Emotions (and lack therof)
Jonathan: You [Sean and a different friend] communciate in Jane Austen-type missives, we [Sean and I] communicate in grunts?
Sean: haha not quite that bad.
Jonathan: I know, exaggeration. Yeah, that makes sense. I’m not sure I’ve ever really talked to you about emotions or that sort of stuff.
Sean: Nope :)
Sean: Fun-looking emacs error I just got: “Error in post-command-hook: (error Lisp nesting exceeds `max-lisp-eval-depth’)”
Jonathan: BTW, since we switched to jabber on athena[2010-09-12] , “happy” has occurred three times in conversation between us. Once in “happy birthday”, once in reference to someone else, and once in reference to future Sean earlier. We really don’t talk emotions :P
Sean: I shudder to think of the parentheses then.
Jonathan: Prime example just there :P
Jonathan: Yeah, that’s in 120KB of text logs. That’s less than 1 in 10000.
Jonathan: Wiktionary reckons 1 in ~2300 words in TV scripts is “happy”. [...]
Sean: This means we have a qurater of the emotional capacity of the average person.
Sean’s estimate of emotional capacity is obviously facetious (that’s my story and I’m sticking to it), but I feel duty-bound to point out a couple of things about the use-of-happy ratio:
- I miscalculated the frequency for us. Given that happy including trailing space, is 6B (my logs are UTF-8 encoded), 3*6B / 120KB is actually closer to 1 in 7000.
- The (correct) 1 in 7000 figure is a fraction of the logs as a whole, not their actual conversational content, so the 120KB includes an average overhead (if Sean speaks as much as I do) of 21 bytes/line of timestamp and name. Looking at the complete log of this conversation, which is probably fairly typical, suggests that this overhead is about 1/4 the total size, i.e. our estimate is now ~1 in 5000 bytes in conversation. I don’t know the exact methodology Wiktionary used, but if they were trying to get frequencies in spoken English, they probably ignored the directions from scripts and just used the speech, so 1 in 5000 is closer to a like-for-like comparison to our 1 in 2300 figure.
- Wiktionary’s count was word-wise, mine was byte (~letter)-wise. A comparison needs to take into account the length of “happy” compared to a typical English word. So, I took the complete text of Little Brother by Cory Doctorow, and encoded it in UTF-8, the same as my logs. It came to 613425 bytes, and OpenOffice.Org Writer’s wordcount function said 111825 words. So actually, our 6 bytes of UTF-8 is a pretty typical English word, and we probably don’t need to adjust the numbers much (certainly not for this back-of-the-envelope calculation) to make this comparison like-for-like.

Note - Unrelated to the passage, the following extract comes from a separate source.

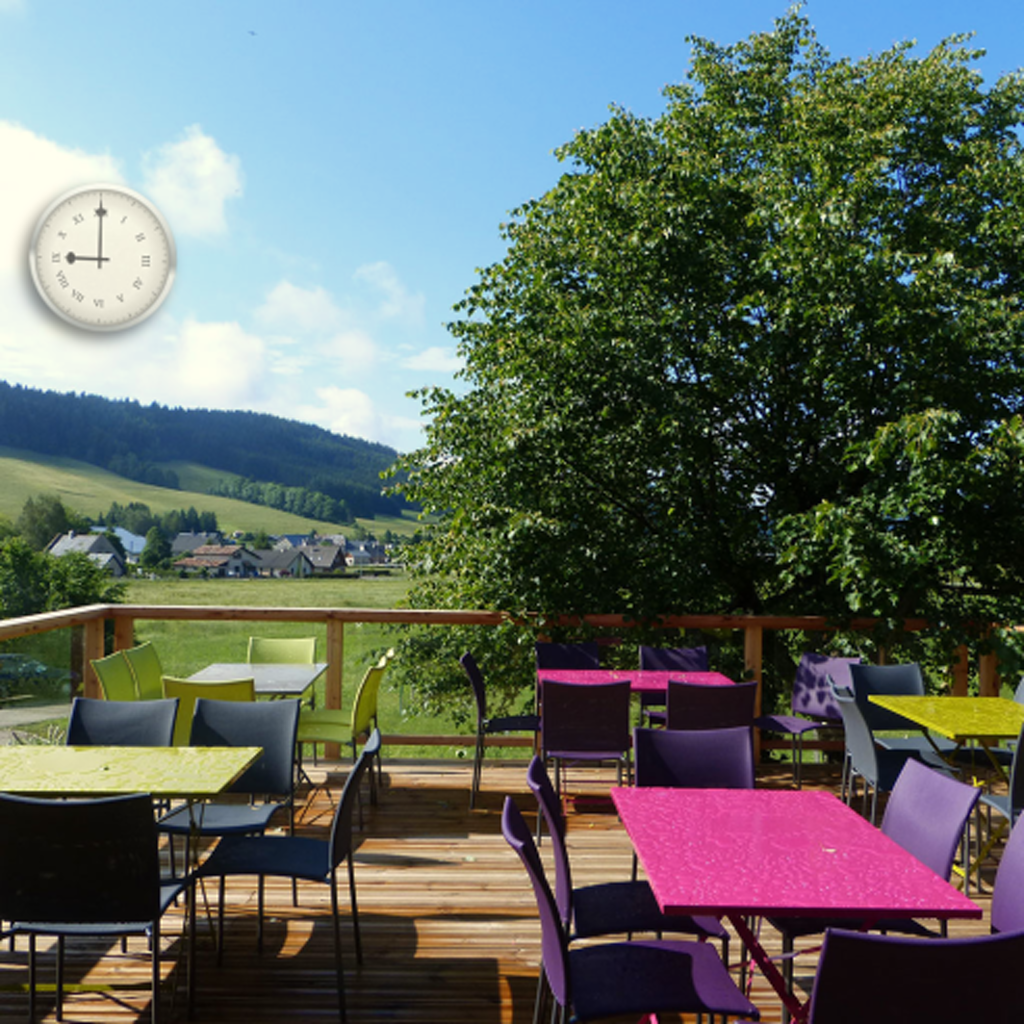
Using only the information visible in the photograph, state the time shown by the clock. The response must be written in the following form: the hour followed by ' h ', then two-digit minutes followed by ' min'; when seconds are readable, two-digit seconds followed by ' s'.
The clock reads 9 h 00 min
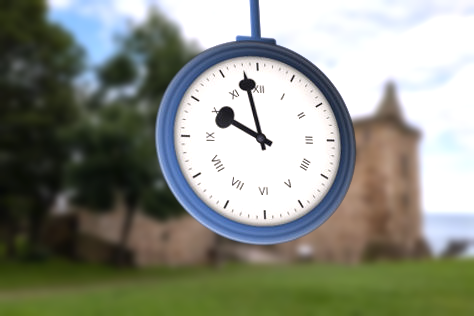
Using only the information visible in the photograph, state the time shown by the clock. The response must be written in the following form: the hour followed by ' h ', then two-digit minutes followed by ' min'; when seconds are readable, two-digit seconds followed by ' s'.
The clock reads 9 h 58 min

- But Wiktionary’s figure is spoken English. Ours is IM’d English. This means several things, but most relevant is probably smilies. :) is 3 bytes of UTF-8, so half an average word by our estimate. But what’s the equivalent in spoken English? Is it nothing, because the information would be passed by body language if we were in the same room, or tone of voice on the phone? This is certainly true for a lot of :Ps, and probably many other uses. Or is it actually a few or several words, because we might say “that’s really cool”, or “that’s great”, or “That’s pretty good, but not brilliant.” (else we’d use :D on IM). My guess is that IM in general, and particularly smilies, will tend overall to be slightly compressed compared to spoken language, simply because we can talk faster than we can type. So, it would be 1 in more than 5000 if Sean and I were talking. Trying to quantify this is beyond both the scope of this post and my capabilities at 1am.

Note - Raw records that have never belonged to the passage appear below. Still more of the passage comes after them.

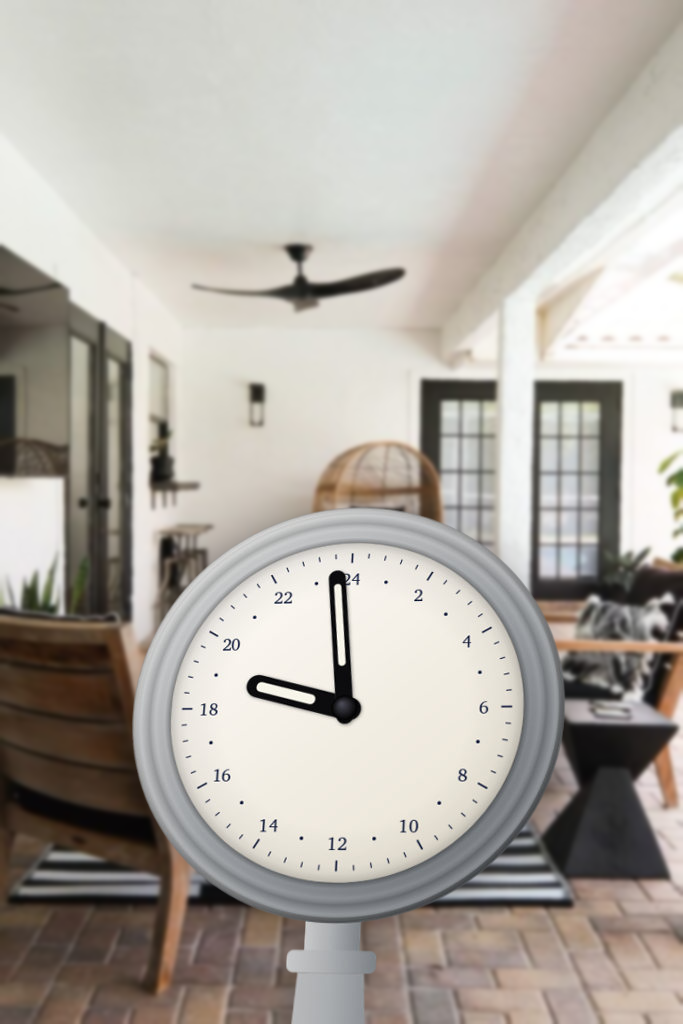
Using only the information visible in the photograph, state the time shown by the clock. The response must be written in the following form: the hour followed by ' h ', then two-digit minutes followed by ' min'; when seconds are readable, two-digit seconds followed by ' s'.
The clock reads 18 h 59 min
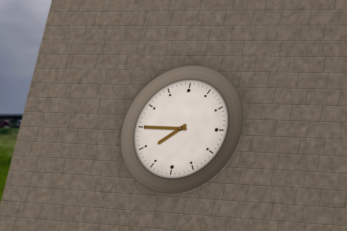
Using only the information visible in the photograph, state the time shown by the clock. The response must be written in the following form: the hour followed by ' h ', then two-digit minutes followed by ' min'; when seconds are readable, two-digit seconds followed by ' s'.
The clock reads 7 h 45 min
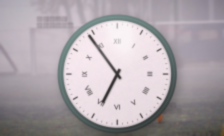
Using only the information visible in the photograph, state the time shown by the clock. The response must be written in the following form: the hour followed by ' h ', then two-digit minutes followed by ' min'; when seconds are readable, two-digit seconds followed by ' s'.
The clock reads 6 h 54 min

- I’ve been saying Wiktionary’s figure is spoken English. But it’s English as spoken in scripted TV. How does this affect the frequency of “happy”? My guess is that the frequency of “happy” on TV is lower than in real spoken English. Why? Because one of the first things that’s drilled into us when we start to write anything longer than single sentences is that we must find “interesting” ways to write things, and a TV writer has more of a chance to pick a different word that better tells us what he wants to say. In spoken English (particularly casual spoken English of the sort that’s likely to include “happy” etc.), we tend to use simple words, because we’re pulling them out of our heads and saying them within a fraction of a second, and because if more detail is needed, we can judge that and elaborate easily. So, “happy” is likely to be used in spoken English where TV English uses “thrilled”, “delighted” (or doesn’t say it because screen time is limited and it can be conveyed other ways). So, it’s likely that “happy” is one in less than 2300 words in normal spoken English.
Overall, I’d guess that the adjusted ratio of Sean’s and my use of “happy” to normal spoken English is somewhere between 1:2.5 and 1:5. But that’s the back of a mental envelope with no data at 1am, so feel free to disagree by several orders of magnitude.
If you need evidence of my horrific nerdery, though, it’s that I bothered to think about all this and point it out :P
 I can’t post the file I used, because I stripped out the Creative Commons license (which we can safely assume has an average word length far greater than that of English spoken by humans), so if you want to verify my results you’ll have to download your own copy of the book (which you should do anyway, and read for long enough to make you go out and buy a dead-tree copy) and do it yourself. That should still be close enough for the back of an envelope though.
 This is complete rubbish with “said”, the example that’s most drilled into us in school. We don’t normally notice “said” in writing, but it’s helpful if we need to work things out. So actually, it’s better in almost all circumstances than anything we were told to use in primary school, because most of the time, we want to know what’s being said and how it’s being said, to the extent the verb tells us that, is obvious. Alternatives to “said” should generally only be used to draw attention to how something is said. (Although “asked” and “replied” are probably as good or better where appropriate, because they are common enough that the same not-noticing thing also happens.) Actually, I think generally, any verb for speech is a lot less common in good writing than in primary school. But that’s what they should be teaching us, not “enquired”, “exclaimed”,….